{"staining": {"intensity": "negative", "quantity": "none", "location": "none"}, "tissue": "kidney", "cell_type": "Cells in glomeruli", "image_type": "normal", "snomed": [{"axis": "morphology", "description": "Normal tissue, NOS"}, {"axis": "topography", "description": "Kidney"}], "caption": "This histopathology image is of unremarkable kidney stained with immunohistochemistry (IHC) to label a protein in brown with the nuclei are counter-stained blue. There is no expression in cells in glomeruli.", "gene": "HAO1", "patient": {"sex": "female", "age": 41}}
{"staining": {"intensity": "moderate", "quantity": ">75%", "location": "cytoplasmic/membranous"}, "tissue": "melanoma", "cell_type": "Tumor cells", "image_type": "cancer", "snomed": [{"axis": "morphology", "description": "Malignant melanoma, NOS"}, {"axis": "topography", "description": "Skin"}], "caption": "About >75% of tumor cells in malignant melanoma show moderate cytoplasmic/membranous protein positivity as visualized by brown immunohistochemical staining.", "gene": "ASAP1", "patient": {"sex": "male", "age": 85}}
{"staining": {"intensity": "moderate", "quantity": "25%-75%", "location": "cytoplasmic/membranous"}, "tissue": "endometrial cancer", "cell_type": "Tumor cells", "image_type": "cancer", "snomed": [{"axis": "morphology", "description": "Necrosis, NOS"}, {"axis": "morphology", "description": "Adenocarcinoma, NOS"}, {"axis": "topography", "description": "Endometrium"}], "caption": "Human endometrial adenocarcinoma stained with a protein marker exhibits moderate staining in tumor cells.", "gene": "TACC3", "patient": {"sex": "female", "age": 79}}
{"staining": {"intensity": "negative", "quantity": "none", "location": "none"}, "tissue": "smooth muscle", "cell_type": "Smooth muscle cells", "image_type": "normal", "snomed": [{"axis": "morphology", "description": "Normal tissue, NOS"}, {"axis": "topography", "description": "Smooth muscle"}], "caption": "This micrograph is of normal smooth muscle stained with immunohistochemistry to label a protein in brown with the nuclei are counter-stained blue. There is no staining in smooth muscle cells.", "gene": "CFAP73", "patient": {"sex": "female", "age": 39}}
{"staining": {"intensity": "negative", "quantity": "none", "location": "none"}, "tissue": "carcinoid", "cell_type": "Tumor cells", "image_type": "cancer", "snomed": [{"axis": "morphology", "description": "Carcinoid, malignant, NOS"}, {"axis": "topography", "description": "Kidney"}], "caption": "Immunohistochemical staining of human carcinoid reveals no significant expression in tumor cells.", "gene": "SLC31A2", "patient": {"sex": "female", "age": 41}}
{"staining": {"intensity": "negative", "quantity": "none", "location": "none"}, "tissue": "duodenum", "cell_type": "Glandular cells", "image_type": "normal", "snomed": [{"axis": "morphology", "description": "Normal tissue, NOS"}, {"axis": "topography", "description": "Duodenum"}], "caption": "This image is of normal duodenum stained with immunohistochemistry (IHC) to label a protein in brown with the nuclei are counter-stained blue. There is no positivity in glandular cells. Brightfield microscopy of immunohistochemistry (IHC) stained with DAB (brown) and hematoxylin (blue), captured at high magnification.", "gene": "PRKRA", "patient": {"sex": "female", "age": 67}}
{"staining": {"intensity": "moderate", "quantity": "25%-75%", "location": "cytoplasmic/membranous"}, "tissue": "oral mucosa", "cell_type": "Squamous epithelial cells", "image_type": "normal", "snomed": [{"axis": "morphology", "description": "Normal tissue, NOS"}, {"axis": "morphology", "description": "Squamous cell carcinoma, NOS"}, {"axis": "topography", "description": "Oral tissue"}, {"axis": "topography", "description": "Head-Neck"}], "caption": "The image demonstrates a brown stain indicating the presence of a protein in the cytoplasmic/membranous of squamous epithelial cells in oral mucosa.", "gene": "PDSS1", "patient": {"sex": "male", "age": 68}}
━━━━━━━━━━━━━━━━
### Brief:
Return the full material exactly.

### Response to the exercise:
{"staining": {"intensity": "negative", "quantity": "none", "location": "none"}, "tissue": "kidney", "cell_type": "Cells in glomeruli", "image_type": "normal", "snomed": [{"axis": "morphology", "description": "Normal tissue, NOS"}, {"axis": "topography", "description": "Kidney"}], "caption": "This histopathology image is of unremarkable kidney stained with immunohistochemistry (IHC) to label a protein in brown with the nuclei are counter-stained blue. There is no expression in cells in glomeruli.", "gene": "HAO1", "patient": {"sex": "female", "age": 41}}
{"staining": {"intensity": "moderate", "quantity": ">75%", "location": "cytoplasmic/membranous"}, "tissue": "melanoma", "cell_type": "Tumor cells", "image_type": "cancer", "snomed": [{"axis": "morphology", "description": "Malignant melanoma, NOS"}, {"axis": "topography", "description": "Skin"}], "caption": "About >75% of tumor cells in malignant melanoma show moderate cytoplasmic/membranous protein positivity as visualized by brown immunohistochemical staining.", "gene": "ASAP1", "patient": {"sex": "male", "age": 85}}
{"staining": {"intensity": "moderate", "quantity": "25%-75%", "location": "cytoplasmic/membranous"}, "tissue": "endometrial cancer", "cell_type": "Tumor cells", "image_type": "cancer", "snomed": [{"axis": "morphology", "description": "Necrosis, NOS"}, {"axis": "morphology", "description": "Adenocarcinoma, NOS"}, {"axis": "topography", "description": "Endometrium"}], "caption": "Human endometrial adenocarcinoma stained with a protein marker exhibits moderate staining in tumor cells.", "gene": "TACC3", "patient": {"sex": "female", "age": 79}}
{"staining": {"intensity": "negative", "quantity": "none", "location": "none"}, "tissue": "smooth muscle", "cell_type": "Smooth muscle cells", "image_type": "normal", "snomed": [{"axis": "morphology", "description": "Normal tissue, NOS"}, {"axis": "topography", "description": "Smooth muscle"}], "caption": "This micrograph is of normal smooth muscle stained with immunohistochemistry to label a protein in brown with the nuclei are counter-stained blue. There is no staining in smooth muscle cells.", "gene": "CFAP73", "patient": {"sex": "female", "age": 39}}
{"staining": {"intensity": "negative", "quantity": "none", "location": "none"}, "tissue": "carcinoid", "cell_type": "Tumor cells", "image_type": "cancer", "snomed": [{"axis": "morphology", "description": "Carcinoid, malignant, NOS"}, {"axis": "topography", "description": "Kidney"}], "caption": "Immunohistochemical staining of human carcinoid reveals no significant expression in tumor cells.", "gene": "SLC31A2", "patient": {"sex": "female", "age": 41}}
{"staining": {"intensity": "negative", "quantity": "none", "location": "none"}, "tissue": "duodenum", "cell_type": "Glandular cells", "image_type": "normal", "snomed": [{"axis": "morphology", "description": "Normal tissue, NOS"}, {"axis": "topography", "description": "Duodenum"}], "caption": "This image is of normal duodenum stained with immunohistochemistry (IHC) to label a protein in brown with the nuclei are counter-stained blue. There is no positivity in glandular cells. Brightfield microscopy of immunohistochemistry (IHC) stained with DAB (brown) and hematoxylin (blue), captured at high magnification.", "gene": "PRKRA", "patient": {"sex": "female", "age": 67}}
{"staining": {"intensity": "moderate", "quantity": "25%-75%", "location": "cytoplasmic/membranous"}, "tissue": "oral mucosa", "cell_type": "Squamous epithelial cells", "image_type": "normal", "snomed": [{"axis": "morphology", "description": "Normal tissue, NOS"}, {"axis": "morphology", "description": "Squamous cell carcinoma, NOS"}, {"axis": "topography", "description": "Oral tissue"}, {"axis": "topography", "description": "Head-Neck"}], "caption": "The image demonstrates a brown stain indicating the presence of a protein in the cytoplasmic/membranous of squamous epithelial cells in oral mucosa.", "gene": "PDSS1", "patient": {"sex": "male", "age": 68}}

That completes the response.